WHITE PAPER DOWNLOAD
How Have Alternative Risk Premia Strategies Performed?
There is now a critical mass of Alternative Risk Premia managers with live track records near or above the three-year mark. And their performance is illuminating…
IN THIS PAPER
Making the grade: With a substantial body of live track records now available, have ARP strategies been delivering on their promise of strong risk-adjusted returns with low correlation to traditional asset classes? In aggregate, the answer appears to be “yes,” with an average return of 4.16% after fees, a beta to equities of 0.11 and annualised volatility of 4.01%.
Large dispersion: However, the group exhibits very high levels of performance dispersion.
Implementation matters: Importantly, that variability appears to be greatly affected by managers’ individual implementation methodologies – not just the high-level questions of premia and asset class choice. Approaching this sector as a straightforward descendent of smart beta, or treating the selection of premia as the most important part of the decision-making process, could be a sub-optimal approach.
The rapidly growing alternative risk premia (ARP) or “alternative beta” sector has gained significant ground as asset owners have sought effective – and cost-effective – diversification.
Despite the attractions, a lack of straightforward performance data for the sector has proven to be an obstacle for some.
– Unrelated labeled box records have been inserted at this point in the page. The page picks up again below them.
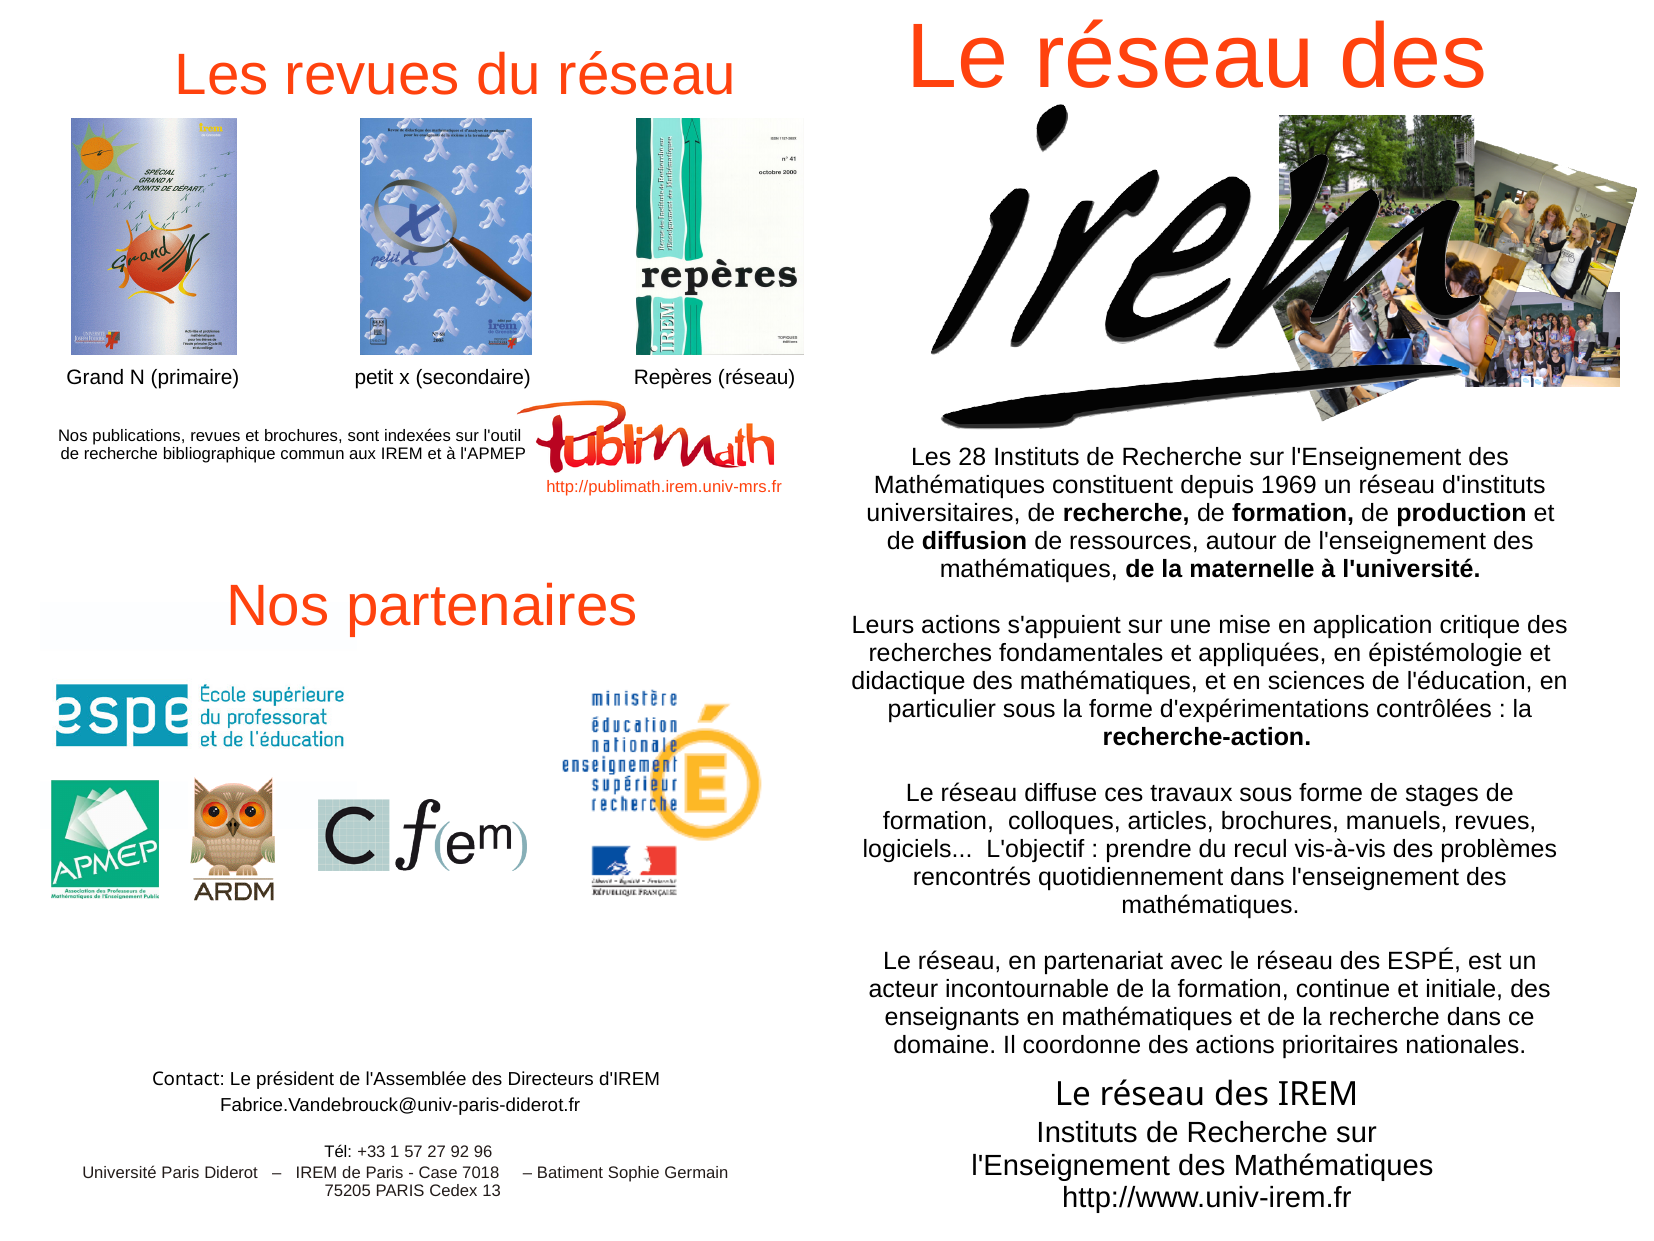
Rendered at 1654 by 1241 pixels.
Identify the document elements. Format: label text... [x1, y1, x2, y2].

text_box Contact: Le président de l'Assemblée des Directeurs d'IREM Fabrice.Vandebrouck@univ-paris-diderot.fr Tél: +33 1 57 27 92 96 Université Paris Diderot – IREM de Paris - Case 7018 – Batiment Sophie Germain 75205 PARIS Cedex 13 [47, 1016, 765, 1191]
text_box Les 28 Instituts de Recherche sur l'Enseignement des Mathématiques constituent depuis 1969 un réseau d'instituts universitaires, de recherche, de formation, de production et de diffusion de ressources, autour de l'enseignement des mathématiques, de la maternelle à l'université. Leurs actions s'appuient sur une mise en application critique des recherches fondamentales et appliquées, en épistémologie et didactique des mathématiques, et en sciences de l'éducation, en particulier sous la forme d'expérimentations contrôlées : la recherche-action. Le réseau diffuse ces travaux sous forme de stages de formation, colloques, articles, brochures, manuels, revues, logiciels... L'objectif : prendre du recul vis-à-vis des problèmes rencontrés quotidiennement dans l'enseignement des mathématiques. Le réseau, en partenariat avec le réseau des ESPÉ, est un acteur incontournable de la formation, continue et initiale, des enseignants en mathématiques et de la recherche dans ce domaine. Il coordonne des actions prioritaires nationales. [850, 391, 1571, 1111]
text_box Grand N (primaire) [52, 366, 254, 390]
picture [40, 602, 527, 901]
text_box Repères (réseau) [614, 366, 815, 390]
subtitle Nos publications, revues et brochures, sont indexées sur l'outil de recherche bibliographique commun aux IREM et à l'APMEP [0, 405, 527, 484]
picture [71, 118, 237, 355]
picture [514, 390, 780, 485]
title Nos partenaires [59, 531, 806, 680]
picture [360, 118, 532, 355]
picture [923, 92, 1637, 438]
title Les revues du réseau [82, 0, 824, 148]
text_box petit x (secondaire) [342, 366, 544, 390]
text_box http://publimath.irem.univ-mrs.fr [531, 469, 796, 504]
title Le réseau des [824, 0, 1571, 160]
picture [559, 680, 780, 907]
picture [636, 118, 804, 355]
text_box Le réseau des IREM Instituts de Recherche sur l'Enseignement des Mathématiques http://www.univ-irem.fr [956, 1062, 1459, 1211]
Investors must pick through potentially over-fitted back-tests or carveouts and attempt to make comparisons to live track records which, where available, have not been particularly extensive.
Yet, on the final point at least, matters have improved significantly since bfinance’s last ARP-focused white paper, The Changing World of Alternative Beta. We now see a critical mass of providers whose live track records are reaching or have passed the three-year mark.
This body of data does not only provide a far stronger sense of the realised performance of ARP strategies to date. It also gives a firmer basis for assessing modelled or back-tested data, which still represents a very significant component of manager analysis and selection. Finally, it may make the space more accessible to investors with minimum track record constraints.